Work task →
Set down the listing below verbatim, but only from its first line through the line containing "guerre, chez nous, comme".

====

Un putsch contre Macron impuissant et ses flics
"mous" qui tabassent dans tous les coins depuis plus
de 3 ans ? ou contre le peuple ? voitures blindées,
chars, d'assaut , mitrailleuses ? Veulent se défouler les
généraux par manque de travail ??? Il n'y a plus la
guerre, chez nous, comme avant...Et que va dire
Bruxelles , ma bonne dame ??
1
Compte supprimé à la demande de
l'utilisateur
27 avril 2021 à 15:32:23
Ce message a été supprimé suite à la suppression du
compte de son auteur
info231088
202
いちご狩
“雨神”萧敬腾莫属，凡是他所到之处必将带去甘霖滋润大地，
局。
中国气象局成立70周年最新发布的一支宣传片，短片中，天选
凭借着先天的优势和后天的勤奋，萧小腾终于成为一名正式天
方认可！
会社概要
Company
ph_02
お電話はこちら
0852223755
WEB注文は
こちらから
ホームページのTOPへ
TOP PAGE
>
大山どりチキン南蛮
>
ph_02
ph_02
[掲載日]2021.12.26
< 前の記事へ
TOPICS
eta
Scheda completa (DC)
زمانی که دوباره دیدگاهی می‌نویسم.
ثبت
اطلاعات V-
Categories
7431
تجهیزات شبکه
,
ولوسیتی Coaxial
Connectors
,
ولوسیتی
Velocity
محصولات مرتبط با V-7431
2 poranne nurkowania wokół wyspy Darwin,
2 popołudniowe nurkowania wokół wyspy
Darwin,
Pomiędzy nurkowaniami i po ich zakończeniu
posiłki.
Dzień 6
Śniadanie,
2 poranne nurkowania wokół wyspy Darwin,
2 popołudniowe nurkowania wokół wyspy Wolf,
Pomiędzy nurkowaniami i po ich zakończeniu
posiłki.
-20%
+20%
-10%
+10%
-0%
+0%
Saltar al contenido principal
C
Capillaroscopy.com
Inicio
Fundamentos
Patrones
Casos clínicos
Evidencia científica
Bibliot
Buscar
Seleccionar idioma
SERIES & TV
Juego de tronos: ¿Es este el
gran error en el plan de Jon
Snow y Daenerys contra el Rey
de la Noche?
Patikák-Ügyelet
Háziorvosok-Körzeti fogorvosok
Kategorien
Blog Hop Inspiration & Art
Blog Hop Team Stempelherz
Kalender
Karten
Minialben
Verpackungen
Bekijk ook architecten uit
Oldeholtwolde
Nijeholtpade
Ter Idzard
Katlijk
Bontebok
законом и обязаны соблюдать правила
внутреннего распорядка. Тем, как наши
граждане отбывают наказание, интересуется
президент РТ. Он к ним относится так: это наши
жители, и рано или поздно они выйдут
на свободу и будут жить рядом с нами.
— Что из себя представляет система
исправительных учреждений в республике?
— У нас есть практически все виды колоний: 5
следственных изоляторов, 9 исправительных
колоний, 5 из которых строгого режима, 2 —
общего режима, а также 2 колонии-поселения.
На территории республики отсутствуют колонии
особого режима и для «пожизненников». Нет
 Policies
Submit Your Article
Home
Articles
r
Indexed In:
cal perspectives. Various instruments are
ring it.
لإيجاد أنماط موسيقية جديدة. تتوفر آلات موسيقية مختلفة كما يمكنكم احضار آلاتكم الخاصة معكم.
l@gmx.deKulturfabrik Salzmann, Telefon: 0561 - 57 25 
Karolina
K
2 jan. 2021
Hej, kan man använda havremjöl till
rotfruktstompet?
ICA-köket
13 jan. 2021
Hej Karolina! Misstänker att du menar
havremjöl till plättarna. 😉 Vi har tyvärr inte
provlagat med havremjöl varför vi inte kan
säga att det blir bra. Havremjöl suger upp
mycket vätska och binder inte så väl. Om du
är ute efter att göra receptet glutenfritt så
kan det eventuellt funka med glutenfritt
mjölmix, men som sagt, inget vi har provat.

====

Exercise response →
Un putsch contre Macron impuissant et ses flics
"mous" qui tabassent dans tous les coins depuis plus
de 3 ans ? ou contre le peuple ? voitures blindées,
chars, d'assaut , mitrailleuses ? Veulent se défouler les
généraux par manque de travail ??? Il n'y a plus la
guerre, chez nous, comme avant...Et que va dire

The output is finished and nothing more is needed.